Meio Ambiente e Cultura

a conferência sobre desenvolvimento sustentável RIO+20, marcada para junho, deverá ser o evento mais importante do segmento ambiental mundial de 2012. Para o Brasil, será o momento de encarar de perto algumas das já tradicionais polêmicas de sua legislação ambiental. “O governo vai ter de provar, para toda a comunidade mundial, que tem vocação para tecer uma nova sociedade que tenha sustentabilidade no centro da economia”, opina o deputado Dr. Aluízio (PV-RJ). “Assim, nos fortalecemos no novo jogo diplomático global da crise, que agora é tanto ambiental quanto econômica.” O deputado acrescenta que se Dilma seguir a meta do plano de governo, que prometeu defender a legislação ambiental brasileira, as consequências irão repercutir mundialmente. “Resta saber se as forças que lucram com a destruição ambiental vão ter mais força que ela no cenário das eleições municipais, que é sempre quando aumenta o desmatamento e as barganhas eleitorais.”

Ainda que a aprovação da Proposta de Emenda à Constituição (PEC 150/03, que prevê 2% do Orçamento da União à cultura) continue distante, o Ministério da Cultura (MinC) já definiu as quatro frentes de atuação no setor em 2012: Cultura Viva, Mais Cultura, Praças dos Esportes e da Cultura e Usinas Culturais. De acordo com Vitor Ortiz, secretário executivo do MinC, os programas possuem em comum o estímulo à participação da população e a valorização da cidadania.

Ao contrário da redução de orçamento que vem sendo alardeada ultimamente, o MinC divulga que o orçamento da pasta para 2012 será um dos maiores da história: cerca de R$ 2,5 bilhões. O valor elevado se deverá, principalmente, em razão da entrada das empresas de telecomunicação no mercado de TVs por assinatura, gerando a ampliação da oferta. “Haverá uma ‘cota de tela’ nas televisões por assinatura e, para tanto, vai ser preciso ter um aumento da oferta audiovisual”, explica Ortiz. “E, para que haja essa oferta, se fará necessário um investimento de fomento por parte do governo.” Para 2012, a projeção é que isso represente o incremento de aproximadamente R$ 400 milhões no orçamento do Ministério da Cultura.
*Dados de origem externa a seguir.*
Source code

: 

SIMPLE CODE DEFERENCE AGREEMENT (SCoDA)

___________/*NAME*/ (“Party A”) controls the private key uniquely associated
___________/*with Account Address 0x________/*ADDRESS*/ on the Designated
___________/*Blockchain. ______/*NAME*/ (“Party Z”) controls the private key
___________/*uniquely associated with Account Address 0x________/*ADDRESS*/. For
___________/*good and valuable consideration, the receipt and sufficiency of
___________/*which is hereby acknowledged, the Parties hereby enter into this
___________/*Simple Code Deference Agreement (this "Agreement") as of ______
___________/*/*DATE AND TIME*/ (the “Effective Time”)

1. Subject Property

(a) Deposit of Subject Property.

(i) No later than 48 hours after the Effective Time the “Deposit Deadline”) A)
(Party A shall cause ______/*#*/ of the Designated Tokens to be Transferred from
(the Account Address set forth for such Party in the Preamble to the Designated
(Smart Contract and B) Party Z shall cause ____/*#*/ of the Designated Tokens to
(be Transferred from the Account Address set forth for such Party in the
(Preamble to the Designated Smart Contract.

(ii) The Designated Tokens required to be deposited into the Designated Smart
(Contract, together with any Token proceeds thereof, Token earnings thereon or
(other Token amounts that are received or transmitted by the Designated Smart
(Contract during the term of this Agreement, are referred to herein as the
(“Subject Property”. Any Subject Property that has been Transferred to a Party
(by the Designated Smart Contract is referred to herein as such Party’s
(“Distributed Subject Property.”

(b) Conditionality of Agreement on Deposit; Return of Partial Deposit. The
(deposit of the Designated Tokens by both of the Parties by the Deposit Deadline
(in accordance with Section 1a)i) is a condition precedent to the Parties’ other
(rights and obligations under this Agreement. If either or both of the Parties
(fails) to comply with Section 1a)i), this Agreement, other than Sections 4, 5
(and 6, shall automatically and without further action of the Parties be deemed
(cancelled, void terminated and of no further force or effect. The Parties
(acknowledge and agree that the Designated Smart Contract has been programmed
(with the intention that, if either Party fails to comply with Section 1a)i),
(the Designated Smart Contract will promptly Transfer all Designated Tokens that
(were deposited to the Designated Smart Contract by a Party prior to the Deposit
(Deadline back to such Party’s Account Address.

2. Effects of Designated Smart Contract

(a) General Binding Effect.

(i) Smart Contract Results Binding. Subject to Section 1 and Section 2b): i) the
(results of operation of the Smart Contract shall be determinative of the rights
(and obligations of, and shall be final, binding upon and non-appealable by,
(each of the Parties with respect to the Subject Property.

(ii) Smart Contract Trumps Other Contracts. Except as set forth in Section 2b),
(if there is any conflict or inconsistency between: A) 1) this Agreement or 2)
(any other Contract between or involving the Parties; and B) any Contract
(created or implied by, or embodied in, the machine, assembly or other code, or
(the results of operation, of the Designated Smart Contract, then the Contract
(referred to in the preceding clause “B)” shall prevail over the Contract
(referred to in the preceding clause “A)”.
De qualquer forma, artistas, políticos e movimentos culturais brasileiros continuam a se mobilizar contra a possibilidade da redução do orçamento do ministério. No final de novembro, a Frente Parlamentar Mista em Defesa da Cultura e as comissões de Educação e Cultura da Câmara e do Senado realizaram um ato público em defesa de maiores verbas para o setor. A manifestação contou com a presença do cineasta Cacá Diegues, do compositor Sérgio Ricardo (celebrizado por quebrar seu violão no III Festival de Música Popular da TV Record, em 1967) e do dramaturgo José Celso Martinez, que causou furor e também risos ao criticar Dilma Rousseff. Chamado para compor uma mesa integrada por políticos da base governista, Zé Celso – que declarou ter votado em Dilma – despejou críticas à presidente, acusando-a de cometer um “assassinato cultural” ao tornar-se prisioneira do lobby e dos partidos. “Cultura, na verdade, quer dizer tudo na vida das pessoas. É mais do que essencial”, bradou, ao mesmo tempo que saiu em defesa da ministra Ana de Hollanda. “Não façam a ministra de bode expiatório. A Dilma é que é uma tecnocrata que não tem a menor ideia da importância estratégica que tem a cultura.” Sacando um isqueiro do bolso, o dramaturgo ainda sugeriu: “Temos que mudar radicalmente, temos que botar fogo no rabo dos congressistas, da Dilma. Quero acender um rojão nessa mulher!”

O ano de 2012 ainda nem começou, mas já promete ser quente.